A terminal illness and a series of burgeoning romantic connections give depth and heart to this touching and engaging rumination on life and female friendship.
5. Juvenile Justice
Screen doyen Kim Hye-soo makes her Netflix debut in grand fashion as a stern judge who presides over a juvenile court and becomes the focus of national attention when several high-high-profile cases appear on her docket.
Kim is in her element as she carries this involving tale that binds together several issues affecting Korean society today in a slick and affecting package.
4. Pachinko
Apple TV+’s sweeping epic brought Min Jin Lee’s acclaimed bestseller about Korean immigrants in Japan to a much broader global audience, and garnered some of the best reviews of any show released this year.
Oscar winner Youn Yuh-jung, heartthrob Lee Min-ho and terrific newcomer Kim Min-ah bring this powerful multi-generational tale to life, helped by rich, meticulous and evocative staging and a narrative that finds catharsis in the ebbs and flows of time.
With only half the book adapted and given the strong viewer response, a second season is all but assured.
3. Our Blues
Hit writer Noh Hee-kyung assembled the year’s starriest drama cast in Our Blues and each of them delivered in this earthy and heart-warming Jeju-set drama about a gregarious community of merchants, seafood divers and fishmongers.
Rather than mix everything up from the get-go, the story gives each relationship time to grow and breathe in individual episodes, while the rest of the cast buzz around in the background.
Lee Byung-hun and Kim Hye-ja are particular highlights among a sterling cast.

=-=-=

* Exercise tasks *
a) Condense the drama ranking into two sentences.
b) Pick up the drama ranking after its last sentence and write the next part.

=-=-=

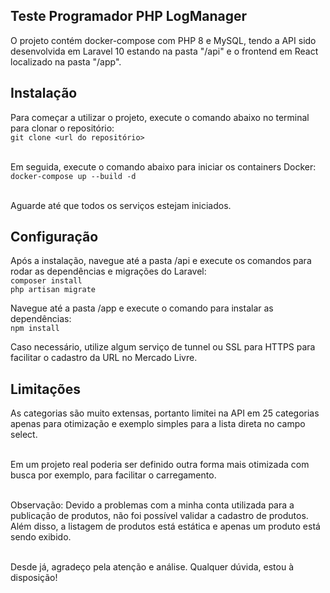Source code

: ## Teste Programador PHP LogManager

O projeto contém docker-compose com PHP 8 e MySQL, tendo a API sido desenvolvida em Laravel 10 estando na pasta "/api" e o frontend em React localizado na pasta "/app".


## Instalação
Para começar a utilizar o projeto, execute o comando abaixo no terminal para clonar o repositório:<br>
``git clone <url do repositório>``<br><br>

Em seguida, execute o comando abaixo para iniciar os containers Docker:<br>
``docker-compose up --build -d``<br><br>

Aguarde até que todos os serviços estejam iniciados.

## Configuração

Após a instalação, navegue até a pasta /api e execute os comandos para rodar as dependências e migrações do Laravel:<br>
``composer install``<br>
``php artisan migrate``

Navegue até a pasta /app e execute o comando para instalar as dependências:<br>
``npm install``

Caso necessário, utilize algum serviço de tunnel ou SSL para HTTPS para facilitar o cadastro da URL no Mercado Livre.

## Limitações
As categorias são muito extensas, portanto limitei na API em 25 categorias apenas para otimização e exemplo simples para a lista direta no campo select.
<br><br>

Em um projeto real poderia ser definido outra forma mais otimizada com busca por exemplo, para facilitar o carregamento.
<br><br>

Observação: Devido a problemas com a minha conta utilizada para a publicação de produtos, não foi possível validar a cadastro de produtos. Além disso, a listagem de produtos está estática e apenas um produto está sendo exibido.
<br><br>

Desde já, agradeço pela atenção e análise. Qualquer dúvida, estou à disposição!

=-=-=

* Answer set *
a) The ranking places Juvenile Justice, in which Kim Hye-soo makes her Netflix debut as a stern juvenile court judge, at number five, and Pachinko, Apple TV+'s adaptation of Min Jin Lee's bestseller about Korean immigrants in Japan that drew some of the year's best reviews, at number four. At number three is Our Blues, Noh Hee-kyung's earthy Jeju-set drama with the year's starriest cast, which gives each relationship time to grow in individual episodes.

b)
2. Twenty-Five, Twenty-One
Kim Tae-ri is an utter delight as the feisty fencer who comes of age in the kaleidoscopic and thoroughly engaging youth romance Twenty-Five, Twenty-One. She shares wonderful chemistry with co-star Nam Joo-hyuk, who puts in a quieter but no less impressive performance.
Funny, heartfelt and surprisingly thoughtful, the show quickly became a sensation. It engages with history to great effect, the 1997/8 Asian financial crisis adding an emotional layer at the outset, but a ripped-from-the-headlines event adds an awkward note later on.
1. My Liberation Notes
My Mister writer Park Hae-young returned in outstanding fashion this year with the exceptional sliceof-life drama My Liberation Notes.
Son Suk-ku steals the show as the enigmatic Mr Gu, but the whole cast shines in this absorbing and complex tale about the frustrated dreams of a trio of siblings who commute into Seoul from the countryside, and the elusive personal freedom they attempt to achieve.
Layered, textured and frequently triumphant, My Liberation Notes will be a hard show to beat when we sit down to draw up our year-end ranking in six months’ time.